От знания, что сатир — огромный, красивый и опасный — стоит позади, возбуждение разгонялось почтовой каретой.
— Хорошо, если ты меняешь… меняешь рог на удовольствие…то я согласна. Я… можно… и… Ооооуу…
Элли опять прижалась к пальцам и окончательно потеряла дар речи.
На щеки плеснуло краской стыда, но это видели только муравьи.
— Хммм…
Теперь в голосе сатира однозначно слышалось предвкушение. И самое забавное, что Элли его разделяла.
8. 8.
Вчера Крэю исполнилось триста. Хорошее число. Значимое.
Вроде и не юнец прыщавый, но и не развалина. Самое то, что надо.
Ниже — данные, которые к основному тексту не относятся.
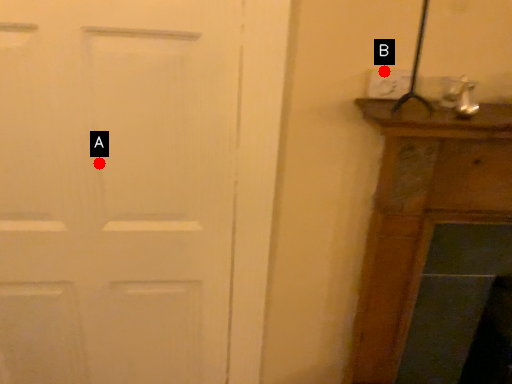
Question: Two points are circled on the image, labeled by A and B beside each circle. Which of the following is the closest to the observer?

Choices:
 (A) A is closer
 (B) B is closer

Answer: (B)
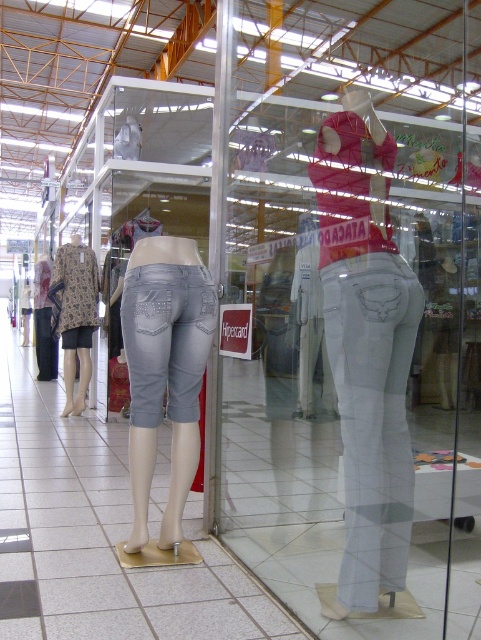
Can you confirm if white denim jeans at center is taller than patterned fabric dress at left?

Incorrect, white denim jeans at center's height is not larger of patterned fabric dress at left's.

Is point (351, 196) closer to viewer compared to point (73, 358)?

Yes, point (351, 196) is closer to viewer.

Locate an element on the screen. The height and width of the screenshot is (640, 481). white denim jeans at center is located at coordinates (354, 365).

Can you confirm if white denim pants at center is taller than denim/cuffed pants at center?

Yes, white denim pants at center is taller than denim/cuffed pants at center.

What do you see at coordinates (367, 348) in the screenshot? The height and width of the screenshot is (640, 481). I see `white denim pants at center` at bounding box center [367, 348].

Which is behind, point (346, 348) or point (188, 337)?

The point (188, 337) is more distant.

You are a GUI agent. You are given a task and a screenshot of the screen. Output one action in this format:
    pyautogui.click(x=<x>, y=<y>)
    Task: Click on the white denim pants at center
    
    Given the screenshot: What is the action you would take?
    pyautogui.click(x=367, y=348)

This screenshot has height=640, width=481. What are the coordinates of `white denim pants at center` in the screenshot? It's located at (367, 348).

The image size is (481, 640). Describe the element at coordinates (367, 348) in the screenshot. I see `white denim pants at center` at that location.

Is point (367, 362) positioned in front of point (85, 285)?

Yes.

This screenshot has width=481, height=640. What are the coordinates of `white denim pants at center` in the screenshot? It's located at (367, 348).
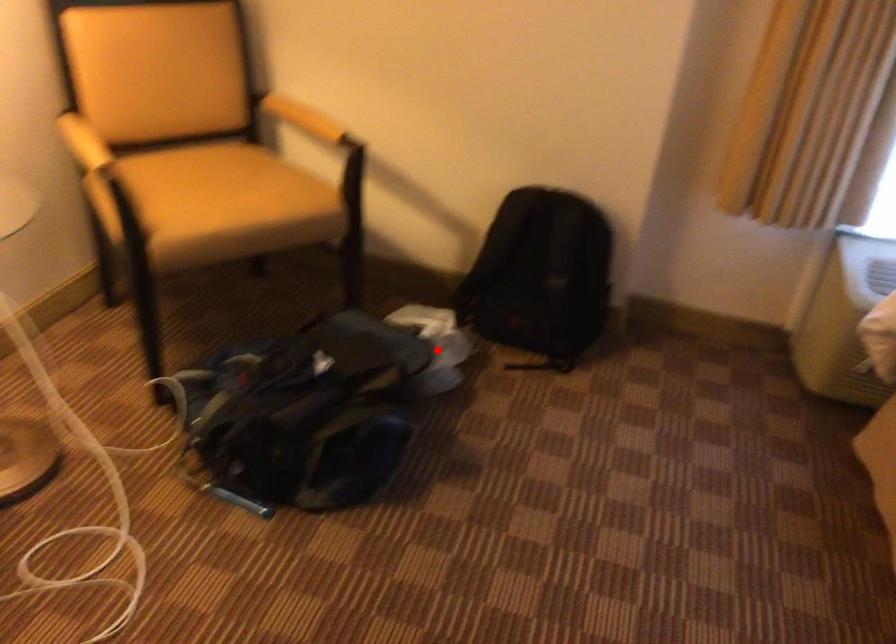
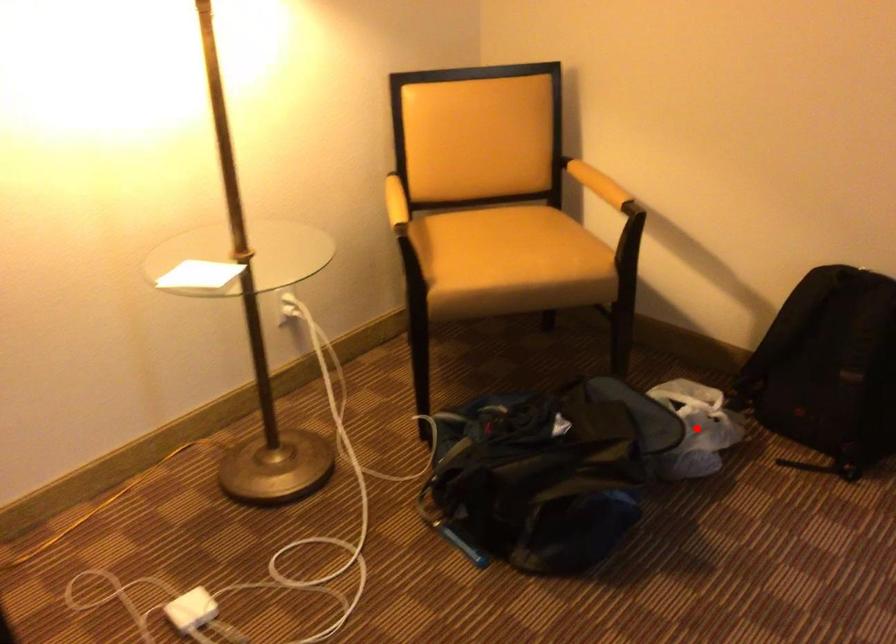
I am providing you with two images of the same scene from different viewpoints. A red point is marked on the first image and another point is marked on the second image. Does the point marked in image1 correspond to the same location as the one in image2?

Yes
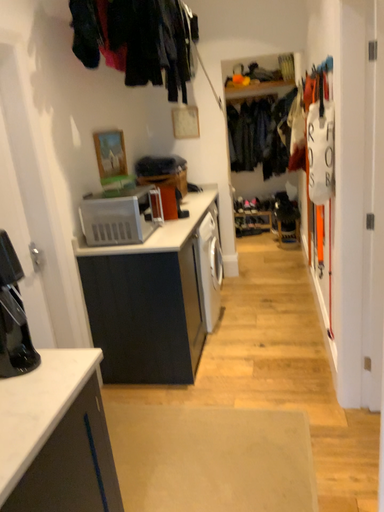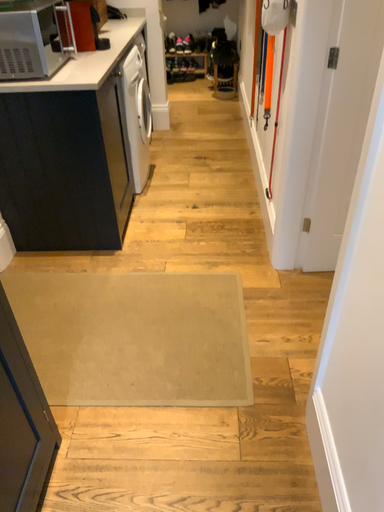
Question: Which way did the camera rotate in the video?

Choices:
 (A) rotated right
 (B) rotated left

Answer: (A)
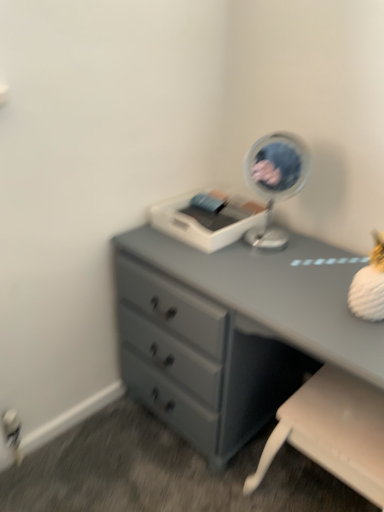
The height and width of the screenshot is (512, 384). In order to click on free location above white plastic swivel chair at lower right (from a real-world perspective) in this screenshot , I will do (x=343, y=414).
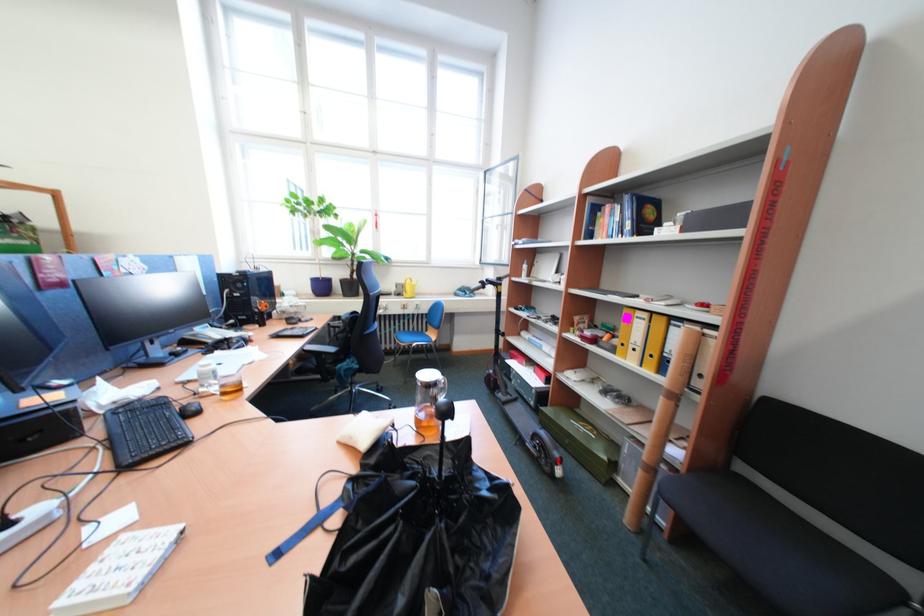
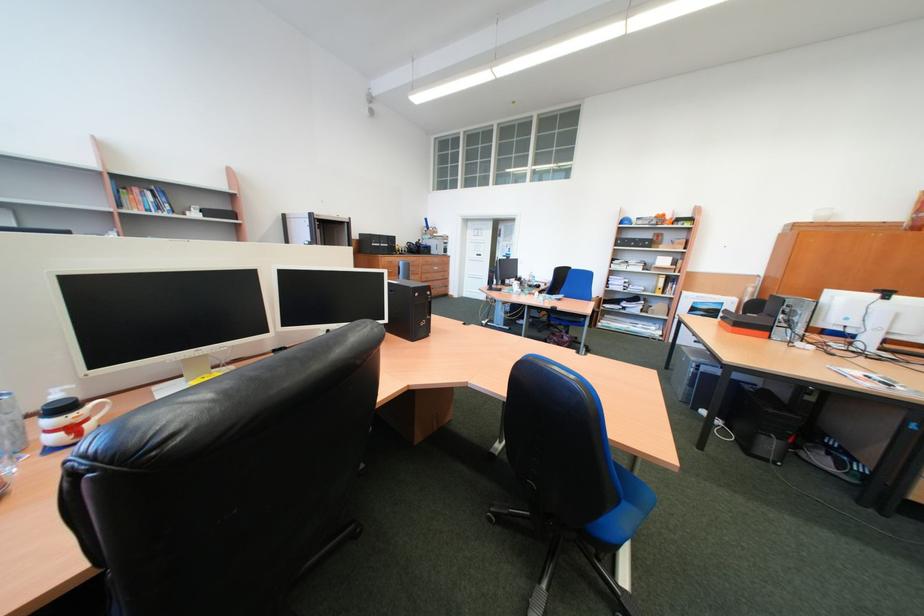
Question: I am providing you with two images of the same scene from different viewpoints. Please identify which objects are invisible in image2.

Choices:
 (A) clear plastic bottle
 (B) plant pot
 (C) white covered book
 (D) dark drawer handle

Answer: (C)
Сила еще вовсю играет в мышцах, голова ясная, а вот на приключения уже не тянет.
Лень.
Да и зачем? Отвоевал свое. Откусил у соперника большую часть леса. Дракона, который попытался отжать территорию — выгнал. Вон, до сих пор чешуя вокруг камина разложена.
Праздновать день рождения он не стал. А смысл? Что в мире изменилось от того, что триста лет назад маленький сатир посмотрел на мир, а мир посмотрел на него? Ничего не изменилось. Значит, и отмечать нечего. Пустое.
Да и кого позвать на праздник? Медведя или могильную хтонь?
Медведь, конечно, придет. Он Крэя любит.
Будет лежать клубком у очага и урчать, а еще, опираясь на мохнатый бок, удобно вырезать из дерева. Натрясет на пол клещей и шерсти. Выметай за ним после.
Потом сожрет все, до чего дотянется, а ночью еще и в погреб проникнет — кадушку с капустой разорять. Вот вроде нормальная зверюга за мясом должна лезть, а этот ненормальный до капусты. А капусту Крэй и сам любит. Жаль, ее редко на алтарь приносят в жертву. Все время норовят то зайца дохлого несвежего подложить, то перепелку, которая от старости клюв склеила. Охотнички…
Могильная хтонь тоже придет. Как гость она нетребовательна — не ест вообще. Но будет радостно сосать магию, пока не разбухнет до неприличных размеров. Потом та еще история ее обратно в склеп запихнуть — крышка у саркофага не закрывается. Да и сейчас в древних могильниках слишком топко, ливень недавно был, а там низина.
Больше соседей у Крэя не было. Второй сатир жил за овражным разломом — милях в десяти севернее. Друг другу не мешались, но и не враждовали.
Охотники из ближайших деревень предпочитали огибать владения Крэя по широкой дуге и зверя били на опушках или подальше к горам. А после того, как Крэй подвесил над алтарем троих браконьеров, что забили медведицу с медвежатами — дуга стала еще шире. Уж больно за нежное место подвесил.
Крэю не нравились люди в целом, без разбора. Они были шумные, вели себя хуже бурундуков и убивали все, к чему прикасались. Когда-то давно, когда трава была зеленее, а местные бароны глупее, один из них решил проучить сатира и явился требовать признать его господином.
Грозный. В броне. Сотню всадников притащил. В лес. Угу.
Грязно тогда было, хоть и смешно.
Крэй аж прижмурил янтарно-желтые глаза, вспоминая. Скрежет сминаемого голыми руками доспеха, вопли и крики, ржание коней. Весело было. Не скучно.
С тех пор у Крэя алтарь и появился. А за ним, на сучьях и ветках, расположился барон со своими людьми. Сейчас-то, понятно, все погнило, попадало и в землю ушло, но с пяток лет глаз радовало. И магию внутри прибавляло.
Зато на лугу рядом до сих пор табун ходит. Лошадки, ясное дело, измельчали, но зато размножились. Сейчас сотни две голов, наверно. Хороший табун получился. Не зря барон приходил.
Крэй жил очень давно. И от жизни сюрпризов не ждал. Будет — и хорошо. Не будет — и так проживет.
Жизнь, она долгая, всякое случается: может, грозу стихийно-магическую принесет, может, пожар лесной, может, еще что. Чему тут удивляться?